Poemas curtos de Clarice Lispector
Saudade é um pouco como fome. Só passa quando se come a presença.
A pior cegueira é a dos que não sabem que estão cegos.
Ser feliz é uma responsabilidade muito grande. Pouca gente tem coragem.
Em vida, observo muito, sou ativa nas observações, tenho o senso do ridículo, do bom humor, da ironia, e tomo um partido.
O ar tinha gosto de sábado. E de súbito os dois eram raros, a raridade no ar. Eles se sentiam raros, não fazendo parte das mil pessoas que andavam pelas ruas. Os dois às vezes eram coniventes, tinham uma vida secreta porque ninguém os compreenderia. E mesmo porque os raros são perseguidos pelo povo que não tolera a insultante ofensa dos que se diferenciavam.
Todo caso de loucura é que alguma coisa voltou. Os possessos, eles não são possuídos pelo que vem, mas pelo que volta.
Quando estou sozinha procuro não pensar porque tenho medo de de repente pensar uma coisa nova demais para mim mesma.
Como começar pelo início, se as coisas acontecem antes de acontecer?
Não sou pretensiosa. Escrevo para mim, para que eu sinta a minha alma falando e cantando, às vezes chorando...
Nós ainda somos moços, podemos perder algum tempo sem perder a vida inteira.
E eu impávida finjo que não tenho dono. Pontas de cigarro apagadas eu recebo. Um dia vou pegar fogo. De noite fico sozinha no escuro, vazia, pousada num canto do chão. Meu silêncio fede. Ai de mim, que sou o receptáculo da morte das coisas.
As almas fracas como você são facilmente levadas a qualquer loucura com um olhar apenas por almas fortes como a minha.
Perdi o jeito de ser gente. Não sei mais como se é. E uma espécie toda nova da "solidão de não pertencer" começou a me invadir como heras num muro.
Parece que às vezes sou espontânea demais e isso me torna engraçada.
(...) cabelos negros e um vestido azul, de frente à penteadeira, bonita apenas pelo fato de ser mulher...

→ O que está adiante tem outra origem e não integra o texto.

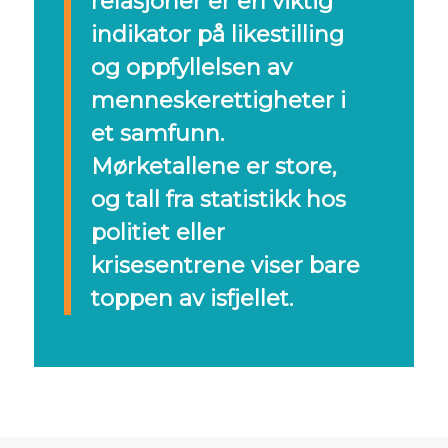
relasjoner er en viktig
indikator på likestilling
og oppfyllelsen av
menneskerettigheter i
et samfunn.
Mørketallene er store,
og tall fra statistikk hos
politiet eller
krisesentrene viser bare
toppen av isfjellet.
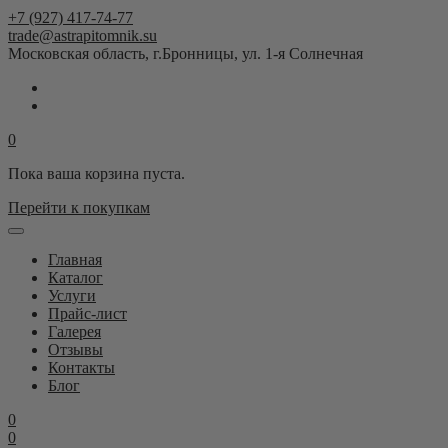
+7 (927) 417-74-77
trade@astrapitomnik.su
Московская область, г.Бронницы, ул. 1-я Солнечная
0
Пока ваша корзина пуста.
Перейти к покупкам
Главная
Каталог
Услуги
Прайс-лист
Галерея
Отзывы
Контакты
Блог
0
0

O esquecimento das coisas é minha válvula de escape. Esqueço muito por necessidade.
Eu sonho acordada, mesmo como uma mocinha de quinze anos. É o que se chama de sonho estéril. Imagino conversas, imagino situações e cenas – pareço nunca ter tido nenhuma experiência.
Não façamos esforços inúteis, pois o amor nasce ou não espontaneamente, mas nunca por força de imposição. Às vezes é inútil esforçar-se demais... nada se consegue; outras vezes, nada damos e o amor se rende a nossos pés. Os sentimentos são sempre uma surpresa. Nunca foram uma caridade mendigada, uma compaixão ou um favor concedido.
Que o Deus me ajude a conseguir o impossível, só o impossível me importa.